Wan'Dale Robinson, New York Giants

Jalen Tolbert, Dallas Cowboys

Christian Watson, Green Bay Packers

The wide receivers in Tier 9 are players to add to your bench with the hope that by the time bye weeks roll around, perhaps they can fill in for a player that is out. Campbell seems to be the most likely to help fantasy managers from this list — if he can stay healthy. He and Matt Ryan have been practicing, but injuries have plagued his career; he hasn't played more than seven games in his three seasons in the NFL.

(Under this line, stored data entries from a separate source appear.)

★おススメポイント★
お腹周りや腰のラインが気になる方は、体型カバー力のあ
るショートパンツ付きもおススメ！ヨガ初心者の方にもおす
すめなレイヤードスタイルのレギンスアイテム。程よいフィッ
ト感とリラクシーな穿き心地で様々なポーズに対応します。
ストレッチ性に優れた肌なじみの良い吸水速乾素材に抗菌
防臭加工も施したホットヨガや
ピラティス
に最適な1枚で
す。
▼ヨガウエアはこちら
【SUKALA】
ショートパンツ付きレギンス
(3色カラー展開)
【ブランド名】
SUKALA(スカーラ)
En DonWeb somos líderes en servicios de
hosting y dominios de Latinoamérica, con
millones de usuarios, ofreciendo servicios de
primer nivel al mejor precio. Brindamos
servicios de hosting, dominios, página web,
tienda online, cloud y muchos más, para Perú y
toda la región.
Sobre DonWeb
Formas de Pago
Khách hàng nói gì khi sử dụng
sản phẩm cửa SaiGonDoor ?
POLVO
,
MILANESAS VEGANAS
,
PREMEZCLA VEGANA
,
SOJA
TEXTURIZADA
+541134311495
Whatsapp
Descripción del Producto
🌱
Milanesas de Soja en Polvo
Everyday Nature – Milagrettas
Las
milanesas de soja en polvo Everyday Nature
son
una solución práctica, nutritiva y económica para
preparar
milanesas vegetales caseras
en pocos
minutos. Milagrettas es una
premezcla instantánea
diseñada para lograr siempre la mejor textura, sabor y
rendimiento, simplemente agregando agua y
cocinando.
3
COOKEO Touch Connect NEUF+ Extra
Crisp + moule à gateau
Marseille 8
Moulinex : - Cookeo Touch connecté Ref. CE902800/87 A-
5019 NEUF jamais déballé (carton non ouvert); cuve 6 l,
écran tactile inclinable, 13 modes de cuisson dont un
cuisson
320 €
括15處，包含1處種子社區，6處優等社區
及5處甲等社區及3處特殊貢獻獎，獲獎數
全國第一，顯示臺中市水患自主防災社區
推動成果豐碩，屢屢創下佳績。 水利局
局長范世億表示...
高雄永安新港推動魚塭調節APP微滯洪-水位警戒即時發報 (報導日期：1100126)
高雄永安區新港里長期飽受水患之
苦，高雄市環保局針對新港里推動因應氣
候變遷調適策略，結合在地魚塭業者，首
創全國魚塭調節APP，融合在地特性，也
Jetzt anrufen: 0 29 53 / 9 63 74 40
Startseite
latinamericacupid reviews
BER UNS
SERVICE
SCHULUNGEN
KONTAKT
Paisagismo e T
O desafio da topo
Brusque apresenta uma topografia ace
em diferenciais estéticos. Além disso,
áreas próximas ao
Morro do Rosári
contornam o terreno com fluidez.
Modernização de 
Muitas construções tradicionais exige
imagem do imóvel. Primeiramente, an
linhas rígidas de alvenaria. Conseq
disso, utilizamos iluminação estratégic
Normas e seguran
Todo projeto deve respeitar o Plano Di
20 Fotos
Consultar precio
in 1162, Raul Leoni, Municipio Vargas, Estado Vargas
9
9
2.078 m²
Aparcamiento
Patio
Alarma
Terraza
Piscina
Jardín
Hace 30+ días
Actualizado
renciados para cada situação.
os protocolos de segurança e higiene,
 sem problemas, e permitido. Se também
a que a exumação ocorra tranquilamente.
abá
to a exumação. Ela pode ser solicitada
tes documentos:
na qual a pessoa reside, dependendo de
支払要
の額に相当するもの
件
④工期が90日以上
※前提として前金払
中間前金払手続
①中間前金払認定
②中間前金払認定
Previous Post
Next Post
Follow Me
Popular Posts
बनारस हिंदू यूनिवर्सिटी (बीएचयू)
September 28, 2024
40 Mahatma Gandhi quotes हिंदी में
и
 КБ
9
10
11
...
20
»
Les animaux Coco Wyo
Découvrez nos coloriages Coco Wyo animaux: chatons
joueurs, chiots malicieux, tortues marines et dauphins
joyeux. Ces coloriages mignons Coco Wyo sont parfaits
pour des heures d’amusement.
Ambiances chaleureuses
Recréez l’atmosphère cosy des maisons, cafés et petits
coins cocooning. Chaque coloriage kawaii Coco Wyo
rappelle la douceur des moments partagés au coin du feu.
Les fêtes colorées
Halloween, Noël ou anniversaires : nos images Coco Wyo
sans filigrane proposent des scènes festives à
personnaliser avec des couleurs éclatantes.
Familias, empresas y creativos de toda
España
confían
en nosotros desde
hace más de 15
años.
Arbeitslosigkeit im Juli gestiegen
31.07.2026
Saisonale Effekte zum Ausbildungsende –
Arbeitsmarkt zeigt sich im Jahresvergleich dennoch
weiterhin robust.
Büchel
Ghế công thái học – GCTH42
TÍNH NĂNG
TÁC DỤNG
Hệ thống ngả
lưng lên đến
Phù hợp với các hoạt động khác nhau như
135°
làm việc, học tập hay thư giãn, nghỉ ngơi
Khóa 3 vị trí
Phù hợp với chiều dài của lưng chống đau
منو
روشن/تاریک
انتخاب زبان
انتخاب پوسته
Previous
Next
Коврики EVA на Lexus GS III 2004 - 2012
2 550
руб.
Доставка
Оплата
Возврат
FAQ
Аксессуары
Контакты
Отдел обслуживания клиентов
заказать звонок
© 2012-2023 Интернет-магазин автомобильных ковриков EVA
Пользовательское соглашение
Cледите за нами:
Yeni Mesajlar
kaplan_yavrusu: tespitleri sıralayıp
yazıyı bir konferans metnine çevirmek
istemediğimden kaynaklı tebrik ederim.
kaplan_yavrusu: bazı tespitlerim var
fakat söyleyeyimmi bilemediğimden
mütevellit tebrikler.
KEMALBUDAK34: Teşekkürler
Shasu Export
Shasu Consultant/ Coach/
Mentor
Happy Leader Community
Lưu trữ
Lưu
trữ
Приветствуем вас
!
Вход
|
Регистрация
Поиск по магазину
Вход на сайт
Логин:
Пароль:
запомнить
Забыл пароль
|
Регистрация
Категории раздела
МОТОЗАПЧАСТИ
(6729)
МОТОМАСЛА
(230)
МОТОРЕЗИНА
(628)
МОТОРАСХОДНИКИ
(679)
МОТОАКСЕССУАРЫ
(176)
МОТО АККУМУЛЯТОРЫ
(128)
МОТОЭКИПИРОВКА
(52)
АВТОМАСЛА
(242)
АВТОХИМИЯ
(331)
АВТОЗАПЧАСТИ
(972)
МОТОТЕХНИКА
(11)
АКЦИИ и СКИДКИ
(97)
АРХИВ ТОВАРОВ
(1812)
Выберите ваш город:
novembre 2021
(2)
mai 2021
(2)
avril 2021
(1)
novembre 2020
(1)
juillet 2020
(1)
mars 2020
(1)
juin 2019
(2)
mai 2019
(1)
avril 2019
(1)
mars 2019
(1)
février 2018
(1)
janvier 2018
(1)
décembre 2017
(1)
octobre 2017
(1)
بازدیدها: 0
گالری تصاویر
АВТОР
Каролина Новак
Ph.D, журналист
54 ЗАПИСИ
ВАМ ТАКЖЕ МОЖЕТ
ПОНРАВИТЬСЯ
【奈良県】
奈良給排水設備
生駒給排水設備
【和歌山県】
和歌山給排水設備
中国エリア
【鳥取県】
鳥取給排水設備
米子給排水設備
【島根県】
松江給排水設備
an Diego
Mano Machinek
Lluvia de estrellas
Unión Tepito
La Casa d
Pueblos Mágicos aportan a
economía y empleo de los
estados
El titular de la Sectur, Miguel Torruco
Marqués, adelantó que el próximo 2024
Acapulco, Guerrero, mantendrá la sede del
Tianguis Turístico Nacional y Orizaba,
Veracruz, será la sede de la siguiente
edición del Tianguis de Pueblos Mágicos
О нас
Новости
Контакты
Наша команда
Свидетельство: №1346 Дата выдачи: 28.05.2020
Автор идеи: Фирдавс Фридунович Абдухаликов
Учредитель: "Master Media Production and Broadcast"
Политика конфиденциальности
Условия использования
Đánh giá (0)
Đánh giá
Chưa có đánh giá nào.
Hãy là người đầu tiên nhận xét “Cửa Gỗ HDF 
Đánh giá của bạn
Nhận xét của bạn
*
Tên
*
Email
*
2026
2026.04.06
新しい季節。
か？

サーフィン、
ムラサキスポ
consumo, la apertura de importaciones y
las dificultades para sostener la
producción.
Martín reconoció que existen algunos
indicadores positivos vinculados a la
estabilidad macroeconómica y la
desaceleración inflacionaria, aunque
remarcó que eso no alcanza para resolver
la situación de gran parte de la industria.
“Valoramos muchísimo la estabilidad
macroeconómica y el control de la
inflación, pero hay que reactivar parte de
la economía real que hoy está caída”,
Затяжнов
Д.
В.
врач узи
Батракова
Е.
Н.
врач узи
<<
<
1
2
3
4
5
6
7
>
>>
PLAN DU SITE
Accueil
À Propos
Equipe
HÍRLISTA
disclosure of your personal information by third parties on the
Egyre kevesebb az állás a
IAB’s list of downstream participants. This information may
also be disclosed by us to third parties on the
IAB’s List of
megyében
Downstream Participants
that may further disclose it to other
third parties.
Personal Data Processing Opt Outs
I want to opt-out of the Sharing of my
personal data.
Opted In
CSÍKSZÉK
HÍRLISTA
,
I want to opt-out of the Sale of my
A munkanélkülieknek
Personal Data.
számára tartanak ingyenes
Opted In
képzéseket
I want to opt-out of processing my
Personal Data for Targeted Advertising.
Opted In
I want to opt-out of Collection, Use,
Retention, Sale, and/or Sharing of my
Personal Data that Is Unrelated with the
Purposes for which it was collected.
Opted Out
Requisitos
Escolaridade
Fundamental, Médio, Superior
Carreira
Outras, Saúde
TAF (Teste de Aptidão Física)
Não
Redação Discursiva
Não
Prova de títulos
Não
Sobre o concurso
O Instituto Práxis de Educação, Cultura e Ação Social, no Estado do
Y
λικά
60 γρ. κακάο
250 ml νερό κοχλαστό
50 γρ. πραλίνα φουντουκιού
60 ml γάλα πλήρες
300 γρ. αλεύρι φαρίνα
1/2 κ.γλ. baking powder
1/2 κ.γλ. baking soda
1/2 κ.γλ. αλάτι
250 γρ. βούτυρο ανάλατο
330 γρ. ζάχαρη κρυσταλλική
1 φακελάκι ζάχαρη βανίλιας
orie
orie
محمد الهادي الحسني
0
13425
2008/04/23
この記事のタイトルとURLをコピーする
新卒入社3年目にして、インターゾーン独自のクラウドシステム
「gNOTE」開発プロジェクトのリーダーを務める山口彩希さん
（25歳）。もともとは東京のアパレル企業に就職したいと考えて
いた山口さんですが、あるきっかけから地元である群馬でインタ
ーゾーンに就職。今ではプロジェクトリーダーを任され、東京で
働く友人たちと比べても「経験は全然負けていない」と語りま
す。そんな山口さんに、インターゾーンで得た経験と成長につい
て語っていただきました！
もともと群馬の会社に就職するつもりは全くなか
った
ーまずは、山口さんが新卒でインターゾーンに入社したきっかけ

Tier 10: Late-round hopefuls

David Bell, Cleveland Browns

Kendrick Bourne, New England Patriots

Nico Collins, Houston Texans

Jamison Crowder, Buffalo Bills

Van Jefferson, Los Angeles Rams

Marvin Jones Jr., Jacksonville Jaguars

Donovan Peoples-Jones, Cleveland Browns

George Pickens, Pittsburgh Steelers

Alec Pierce, Indianapolis Colts

Curtis Samuel, Washington Commanders

Sterling Shepard, New York Giants

Jameson Williams, Detroit Lions

Fantasy owners will be looking for someone who might be a sneaky pick in the late rounds. In Tier 10, some possibilities exist. Jefferson is coming off knee surgery but should be able to play in September (although possibly not for Week 1). In keeper leagues, Williams should be off the board much sooner than this, but in re-draft leagues, it is possible he doesn't see the field until November after tearing his ACL in January.

Tier 11: Filling out the roster

Braxton Berrios, New York Jets

Randall Cobb, Green Bay Packers

Devin Duvernay, Baltimore Ravens

A.J. Green, Arizona Cardinals

Velus Jones Jr., Chicago Bears

Zay Jones, Jacksonville Jaguars

Terrace Marshall Jr., Carolina Panthers

Byron Pringle, Chicago Bears

Khalil Shakir, Buffalo Bills

Laviska Shenault Jr., Jacksonville Jaguars

Sammy Watkins, Green Bay Packers

Cedrick Wilson Jr., Miami Dolphins

Fantasy managers in deeper leagues are going to be struggling to find wide receivers in the late rounds of their draft, and that's where the players in Tier 11 come in. Green is 34, but with DeAndre Hopkins out for six games, he will see playing time at the beginning of the season. He's not a bad late-round draft pick for receiver-needy teams. Duvernay has been in the league for two seasons but has yet to make an impact. Perhaps this is the year, with Marquise Brown gone, but fantasy managers shouldn't hold their breath.